◆ **Instructions to follow**: When a line of the entries contains the word "pixels", report that line.

◆ **Given data**:
::::::::::
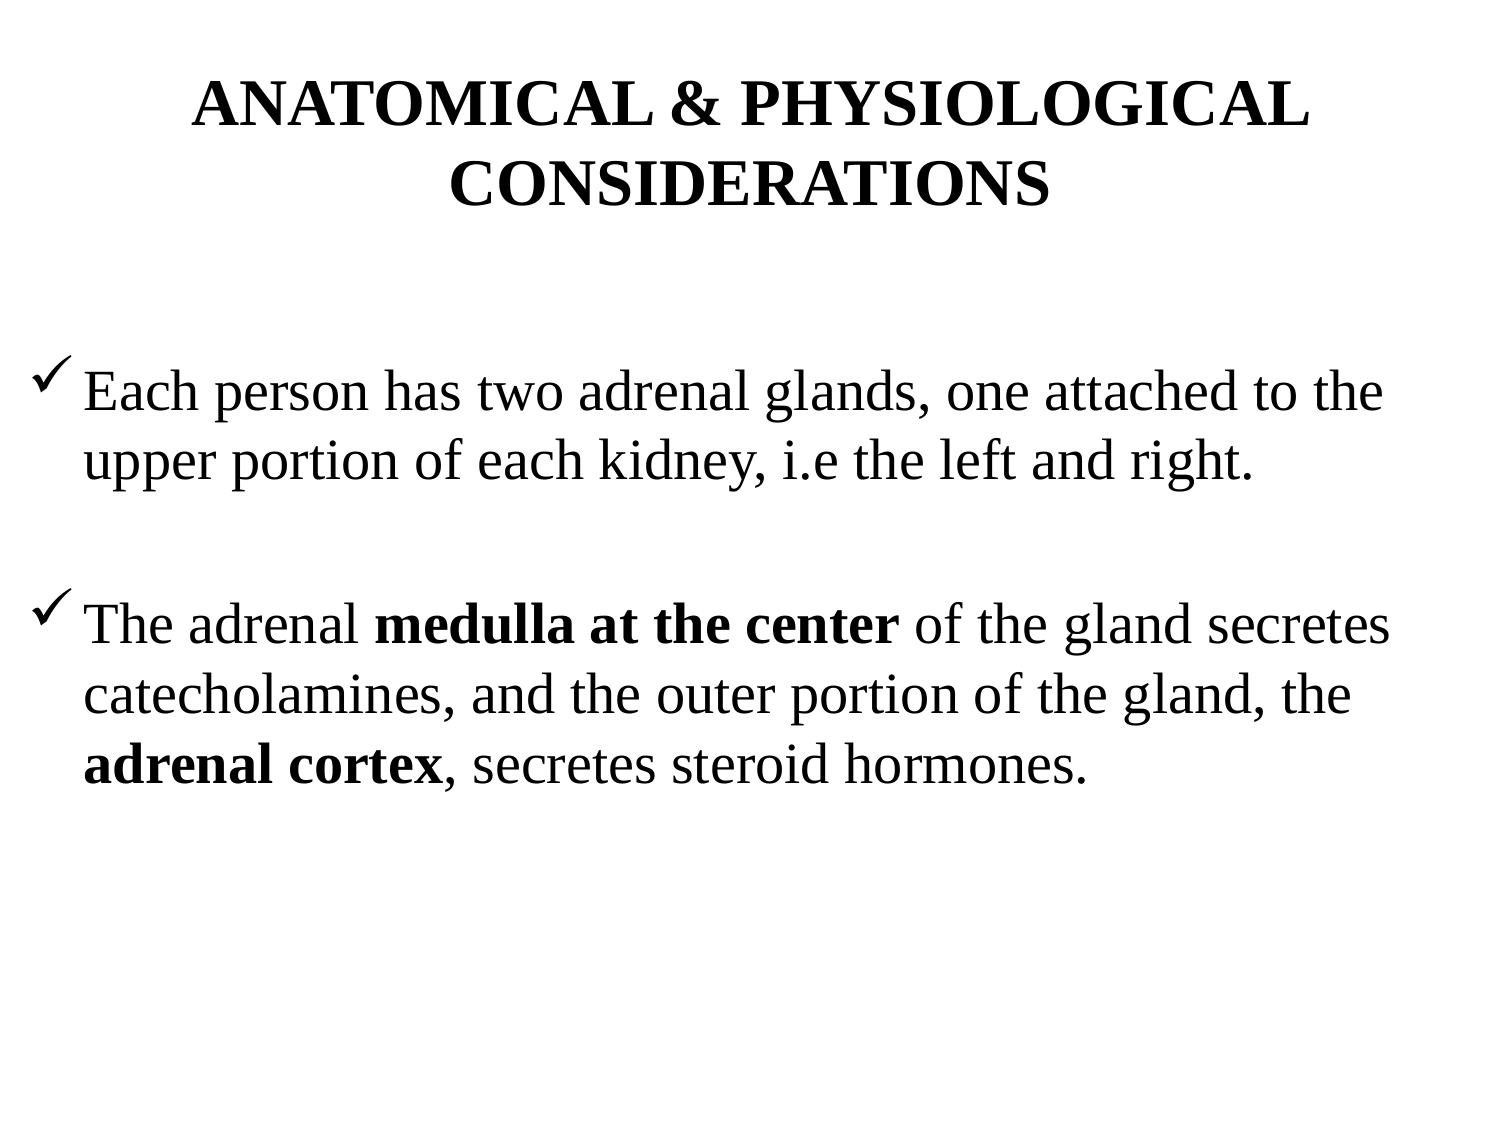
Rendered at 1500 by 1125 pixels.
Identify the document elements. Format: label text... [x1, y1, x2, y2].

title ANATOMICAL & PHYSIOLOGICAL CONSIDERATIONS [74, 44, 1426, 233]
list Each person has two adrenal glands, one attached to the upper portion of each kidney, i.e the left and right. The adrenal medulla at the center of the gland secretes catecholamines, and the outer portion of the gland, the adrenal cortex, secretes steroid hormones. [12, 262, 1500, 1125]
::::::::::
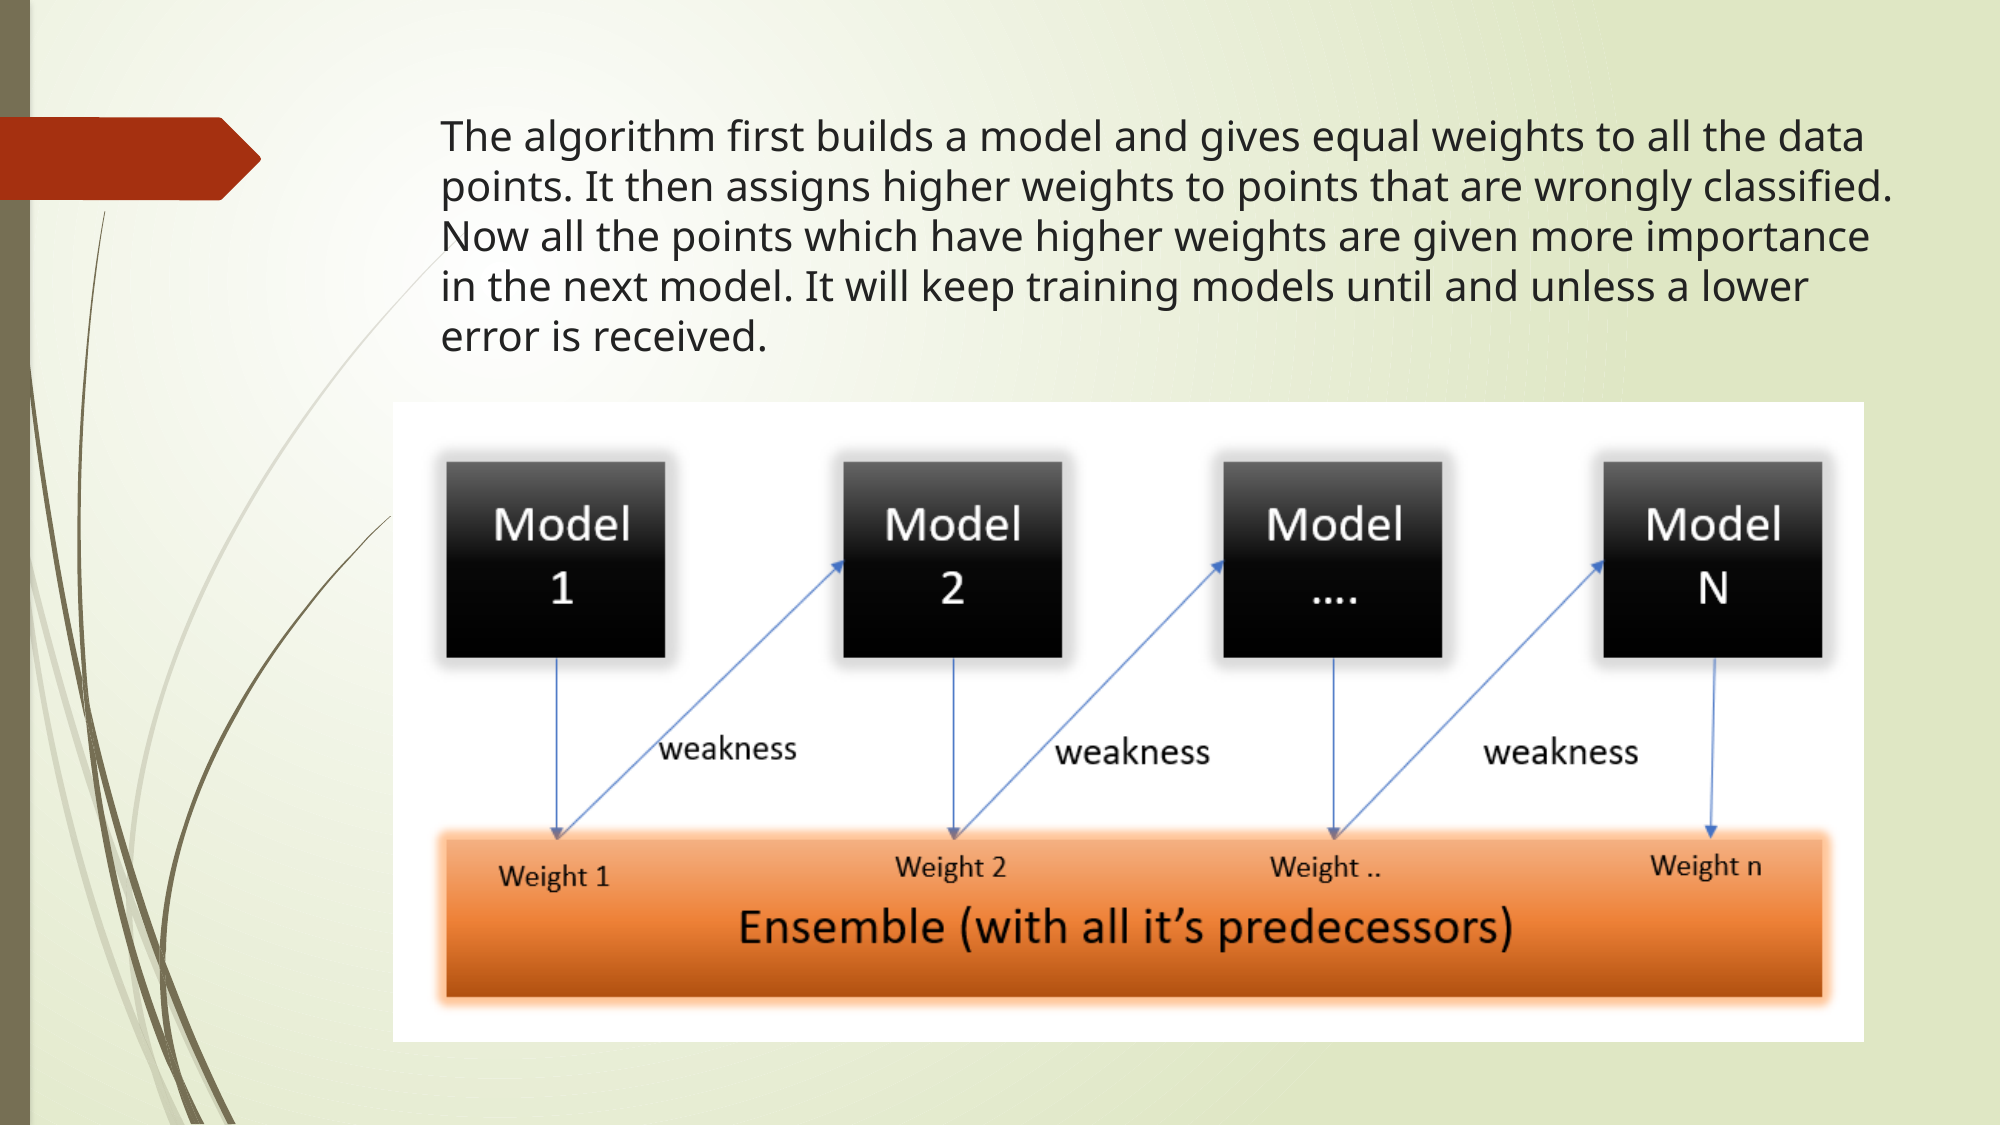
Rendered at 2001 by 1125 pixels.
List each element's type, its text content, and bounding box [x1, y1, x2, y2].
::::::::::
◆ **Exercise output**:
Rendered at 1500 by 1125 pixels.
Rendered at 2001 by 1125 pixels.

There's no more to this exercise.